The good news is that the development of antiviral therapy has led to a marked decline in AIDS-related deaths in many parts of the world. The majority of infected individuals, however, do not have access to the expensive antiviral medications. Accordingly, the best hope for limiting the current epidemic of HIV around the world remains an effective vaccine. Unfortunately, despite increasing research in this area, the development of a vaccine continues to lag far behind the progress that has been made in antiviral therapy.

HIV At A Glance

• The human immunodeficiency virus (HIV) is a type of virus called a retrovirus, which infects humans when it comes in contact with tissues such as those that line the vagina, anal area, mouth, or eyes, or through a break in the skin.
• HIV infection is generally a slowly progressive disease in which the virus is present throughout the body at all stages of the disease.
• Three stages of HIV infection have been described.
  1. The initial stage of infection (primary infection), which occurs within weeks of acquiring the virus, and often is characterized by a "flu-" or "mono-"like illness that generally resolves within weeks.
  2. The stage of chronic asymptomatic infection (meaning a long duration of infection without symptoms) which lasts an average of 8 to10 years.

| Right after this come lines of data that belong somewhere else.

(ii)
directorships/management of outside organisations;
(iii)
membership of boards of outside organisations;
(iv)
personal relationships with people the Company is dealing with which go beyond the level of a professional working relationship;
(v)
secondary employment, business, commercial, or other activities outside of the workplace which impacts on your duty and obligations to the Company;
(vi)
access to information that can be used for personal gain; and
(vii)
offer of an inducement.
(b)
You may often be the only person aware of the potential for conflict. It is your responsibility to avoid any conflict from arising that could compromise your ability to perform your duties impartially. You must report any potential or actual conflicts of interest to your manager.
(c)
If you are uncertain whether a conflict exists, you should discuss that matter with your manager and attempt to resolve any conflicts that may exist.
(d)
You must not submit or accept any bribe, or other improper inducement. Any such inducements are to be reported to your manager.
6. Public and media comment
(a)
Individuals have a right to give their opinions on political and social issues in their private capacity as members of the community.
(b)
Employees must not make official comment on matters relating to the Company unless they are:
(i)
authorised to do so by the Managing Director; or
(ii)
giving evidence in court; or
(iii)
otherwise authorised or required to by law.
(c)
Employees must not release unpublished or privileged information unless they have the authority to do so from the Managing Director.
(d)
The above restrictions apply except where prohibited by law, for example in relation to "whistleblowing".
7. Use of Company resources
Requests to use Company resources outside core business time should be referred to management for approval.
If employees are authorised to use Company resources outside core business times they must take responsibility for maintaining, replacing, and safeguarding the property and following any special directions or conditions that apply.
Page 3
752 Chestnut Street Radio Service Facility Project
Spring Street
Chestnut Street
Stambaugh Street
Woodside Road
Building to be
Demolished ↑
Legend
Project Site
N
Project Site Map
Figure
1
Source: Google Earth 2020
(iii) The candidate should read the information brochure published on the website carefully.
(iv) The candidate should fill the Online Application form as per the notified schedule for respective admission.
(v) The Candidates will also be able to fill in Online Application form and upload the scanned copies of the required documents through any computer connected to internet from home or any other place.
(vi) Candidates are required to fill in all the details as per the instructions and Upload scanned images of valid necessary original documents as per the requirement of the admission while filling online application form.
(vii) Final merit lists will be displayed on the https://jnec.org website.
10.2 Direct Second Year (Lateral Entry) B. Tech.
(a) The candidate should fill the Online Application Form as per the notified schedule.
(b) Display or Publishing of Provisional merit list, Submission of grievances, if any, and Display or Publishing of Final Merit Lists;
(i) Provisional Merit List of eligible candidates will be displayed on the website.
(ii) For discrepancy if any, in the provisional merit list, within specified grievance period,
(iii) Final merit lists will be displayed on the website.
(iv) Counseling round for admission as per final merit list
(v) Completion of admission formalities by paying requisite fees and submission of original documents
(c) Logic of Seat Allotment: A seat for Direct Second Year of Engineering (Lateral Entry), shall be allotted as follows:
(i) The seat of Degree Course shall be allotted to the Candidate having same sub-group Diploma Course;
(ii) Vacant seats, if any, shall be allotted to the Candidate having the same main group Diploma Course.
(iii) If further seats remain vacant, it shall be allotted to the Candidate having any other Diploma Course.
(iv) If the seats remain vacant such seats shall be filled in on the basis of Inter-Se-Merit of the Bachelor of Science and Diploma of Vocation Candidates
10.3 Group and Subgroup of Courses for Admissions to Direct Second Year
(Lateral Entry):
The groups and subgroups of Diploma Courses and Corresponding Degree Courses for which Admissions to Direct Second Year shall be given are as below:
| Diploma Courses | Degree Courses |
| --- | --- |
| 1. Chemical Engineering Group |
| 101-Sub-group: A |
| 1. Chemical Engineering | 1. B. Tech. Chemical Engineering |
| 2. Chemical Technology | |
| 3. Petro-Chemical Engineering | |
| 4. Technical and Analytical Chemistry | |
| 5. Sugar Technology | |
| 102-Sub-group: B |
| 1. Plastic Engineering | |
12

  3. The stage of symptomatic infection, in which the body's immune (or defense) system has been suppressed and complications have developed. This stage is called the acquired immunodeficiency syndrome (AIDS). The symptoms are caused by the complications of AIDS, which include one or more unusual infections or cancers, severe loss of weight, and intellectual deterioration (called dementia).
• When HIV grows (that is, by reproducing itself), it acquires the ability to change (mutate) its own structure. This mutation enables the virus to become resistant to previously effective drug therapy.
• The goals of drug therapy are to prevent damage to the immune system by the HIV virus and to halt or delay the progress of the infection to symptomatic disease.
• Therapy for HIV includes combinations of drugs that decrease the growth of the virus to such an extent that the treatment prevents or markedly delays the development of viral resistance to the drugs.
• The best combination of drugs for HIV has not yet been defined, but one of the most important factors is that the combination be well tolerated so that it can be followed consistently without missing doses.